Action item:
Go through the entries below and work out how many lines include "межбюджетные". Answer with the number only.

Given entries Block Start

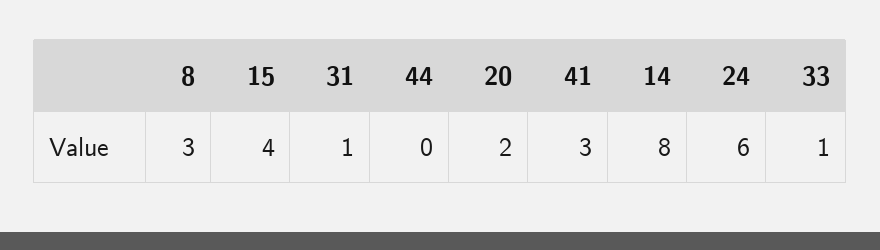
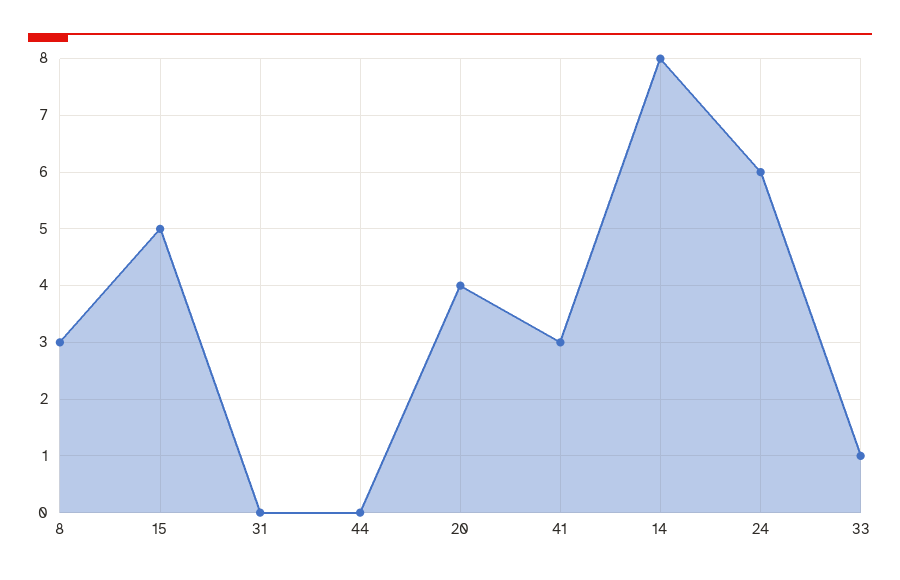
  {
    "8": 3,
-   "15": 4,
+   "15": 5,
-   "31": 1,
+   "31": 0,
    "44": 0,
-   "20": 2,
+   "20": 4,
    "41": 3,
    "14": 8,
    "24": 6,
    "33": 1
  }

Given entries Block End
Given entries Block Start

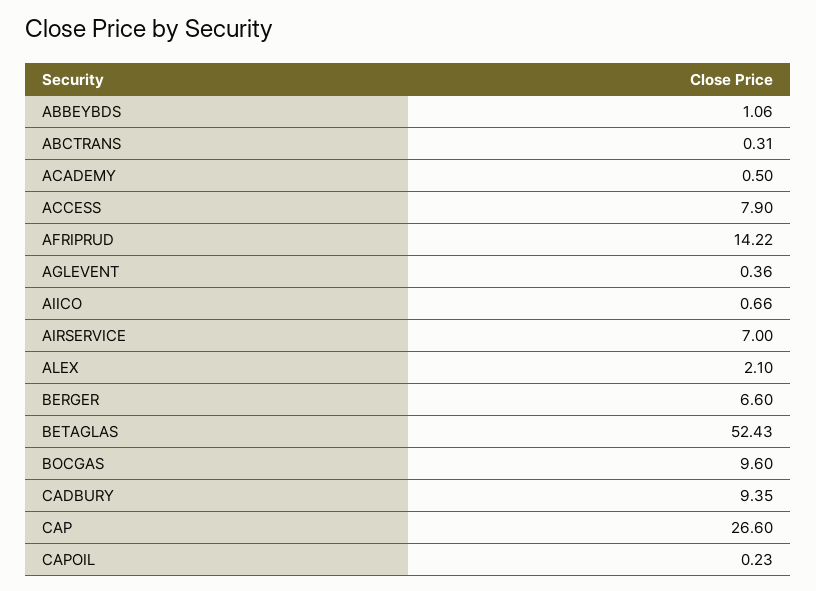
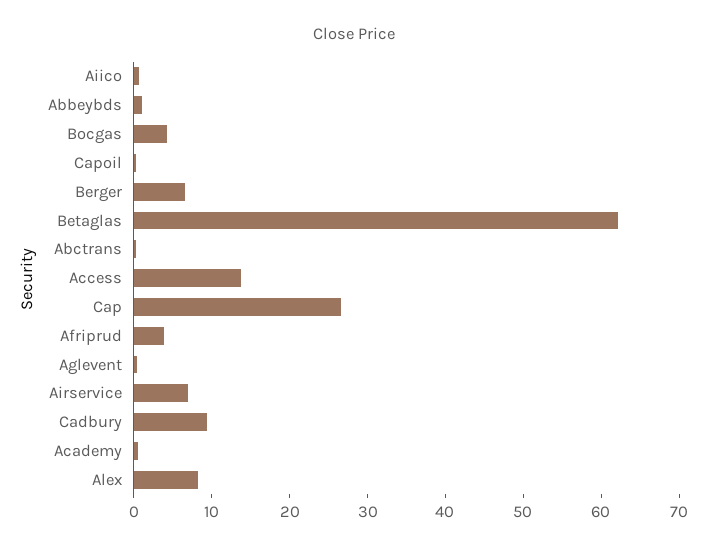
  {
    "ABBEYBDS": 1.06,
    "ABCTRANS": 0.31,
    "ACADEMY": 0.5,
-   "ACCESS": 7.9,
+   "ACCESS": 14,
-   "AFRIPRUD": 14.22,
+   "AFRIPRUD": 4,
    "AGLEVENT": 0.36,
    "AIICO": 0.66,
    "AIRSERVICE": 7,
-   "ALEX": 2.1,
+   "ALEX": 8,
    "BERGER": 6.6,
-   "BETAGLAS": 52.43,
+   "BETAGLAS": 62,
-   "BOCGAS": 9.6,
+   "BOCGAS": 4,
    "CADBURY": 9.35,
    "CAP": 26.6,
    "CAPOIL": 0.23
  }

Given entries Block End
Given entries Block Start

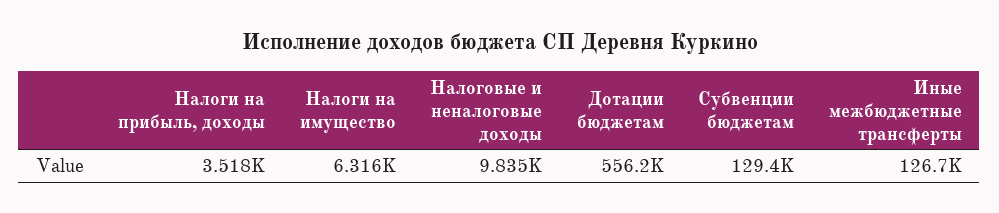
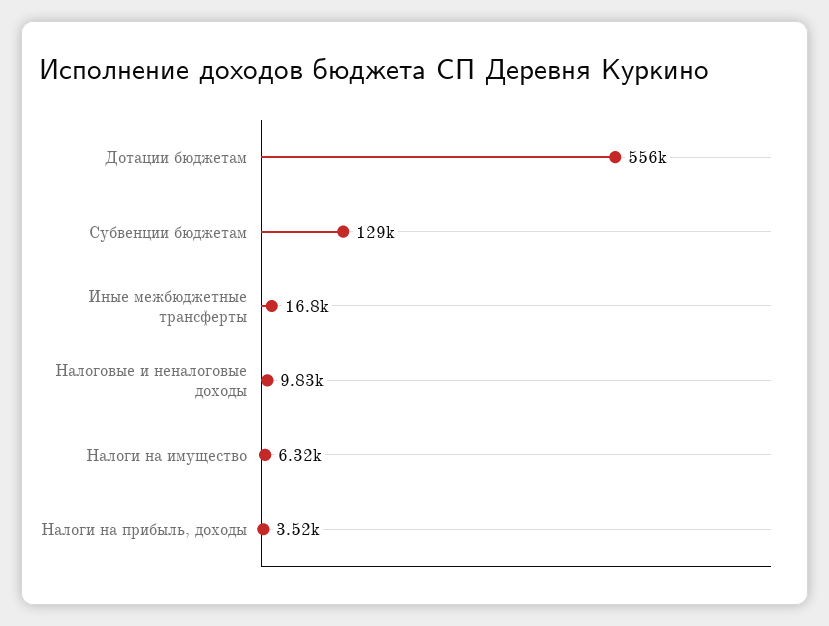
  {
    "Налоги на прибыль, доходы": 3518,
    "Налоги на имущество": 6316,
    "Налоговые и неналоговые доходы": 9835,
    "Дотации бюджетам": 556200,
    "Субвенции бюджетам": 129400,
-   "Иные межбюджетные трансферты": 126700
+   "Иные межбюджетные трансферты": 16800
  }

Given entries Block End

Result of the exercise:
2